Officials will begin a two-part investigation to find the birth cohorts and determine what feed the animal may have eaten.
The cow was born before Canada implemented a feed ban in 1997 that prevented ruminant material from being fed back to ruminant
animals.
As a further precautionary measure, Canada implemented an enhanced feed ban this past July that requires all specified risk material to be removed from slaughter animals and kept out of animal feed, pet food and fertilizer.

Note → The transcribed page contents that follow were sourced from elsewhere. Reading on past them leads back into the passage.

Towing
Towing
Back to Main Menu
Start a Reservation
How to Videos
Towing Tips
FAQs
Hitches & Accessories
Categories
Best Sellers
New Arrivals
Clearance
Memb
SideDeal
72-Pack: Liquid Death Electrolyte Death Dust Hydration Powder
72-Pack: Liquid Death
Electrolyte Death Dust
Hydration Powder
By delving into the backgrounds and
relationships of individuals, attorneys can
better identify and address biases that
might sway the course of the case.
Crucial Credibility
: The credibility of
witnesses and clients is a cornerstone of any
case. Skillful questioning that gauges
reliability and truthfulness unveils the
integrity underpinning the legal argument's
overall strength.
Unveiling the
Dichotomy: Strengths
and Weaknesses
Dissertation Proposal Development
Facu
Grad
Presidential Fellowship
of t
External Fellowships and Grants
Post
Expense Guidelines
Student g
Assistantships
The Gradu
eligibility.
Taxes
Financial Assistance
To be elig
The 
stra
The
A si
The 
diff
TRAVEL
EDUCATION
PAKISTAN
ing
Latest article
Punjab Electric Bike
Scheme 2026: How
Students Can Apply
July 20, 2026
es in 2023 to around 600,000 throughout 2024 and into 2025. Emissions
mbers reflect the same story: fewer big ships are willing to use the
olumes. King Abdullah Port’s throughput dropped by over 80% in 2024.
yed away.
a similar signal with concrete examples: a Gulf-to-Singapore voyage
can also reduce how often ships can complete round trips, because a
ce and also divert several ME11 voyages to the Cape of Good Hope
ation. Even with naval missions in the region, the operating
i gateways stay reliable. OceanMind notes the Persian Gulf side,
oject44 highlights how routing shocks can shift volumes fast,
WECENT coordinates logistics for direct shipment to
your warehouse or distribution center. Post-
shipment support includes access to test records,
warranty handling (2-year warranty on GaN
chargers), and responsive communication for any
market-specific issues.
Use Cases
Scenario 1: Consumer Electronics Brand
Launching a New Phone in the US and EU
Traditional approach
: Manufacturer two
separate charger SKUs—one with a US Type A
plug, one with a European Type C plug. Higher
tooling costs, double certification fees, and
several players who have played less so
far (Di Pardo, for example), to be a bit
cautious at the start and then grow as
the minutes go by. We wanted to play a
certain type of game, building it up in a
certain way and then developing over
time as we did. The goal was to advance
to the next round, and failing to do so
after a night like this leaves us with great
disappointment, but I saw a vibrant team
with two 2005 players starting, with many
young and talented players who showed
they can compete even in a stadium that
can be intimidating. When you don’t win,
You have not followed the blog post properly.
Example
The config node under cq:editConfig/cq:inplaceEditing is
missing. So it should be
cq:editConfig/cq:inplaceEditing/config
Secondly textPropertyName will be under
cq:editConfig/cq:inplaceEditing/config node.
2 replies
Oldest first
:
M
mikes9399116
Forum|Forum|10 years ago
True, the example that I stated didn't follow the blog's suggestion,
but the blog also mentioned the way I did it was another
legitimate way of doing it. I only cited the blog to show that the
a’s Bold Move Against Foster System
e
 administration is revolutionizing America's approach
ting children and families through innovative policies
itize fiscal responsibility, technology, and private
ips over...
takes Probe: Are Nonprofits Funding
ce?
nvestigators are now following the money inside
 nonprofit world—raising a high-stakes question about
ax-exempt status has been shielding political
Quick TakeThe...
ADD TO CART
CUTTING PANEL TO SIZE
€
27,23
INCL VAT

SRMs are tissues that have been linked to BSE.
The enhanced feed ban has caused problems at smaller slaughter plants that can’t afford to haul SRM material to approved landfill sites.
CFIA officials are investigating the illegal dumping of slaughterhouse waste at a ranch east of Kamloops, B.C.
“There is some concern there of a compost site in the area. They’re concerned about that,” Luterbach said.
The problems arose over the location of a slaughterhouse composting facility in the Kamloops area. All compost sites must meet provincial regulations, he said, whether they are in a landfill, an incinerator or compost.
“You cannot put waste on somebody else’s property.”
Luterbach said the dumping of ruminant waste near Kamloops isn’t a BSE related issue.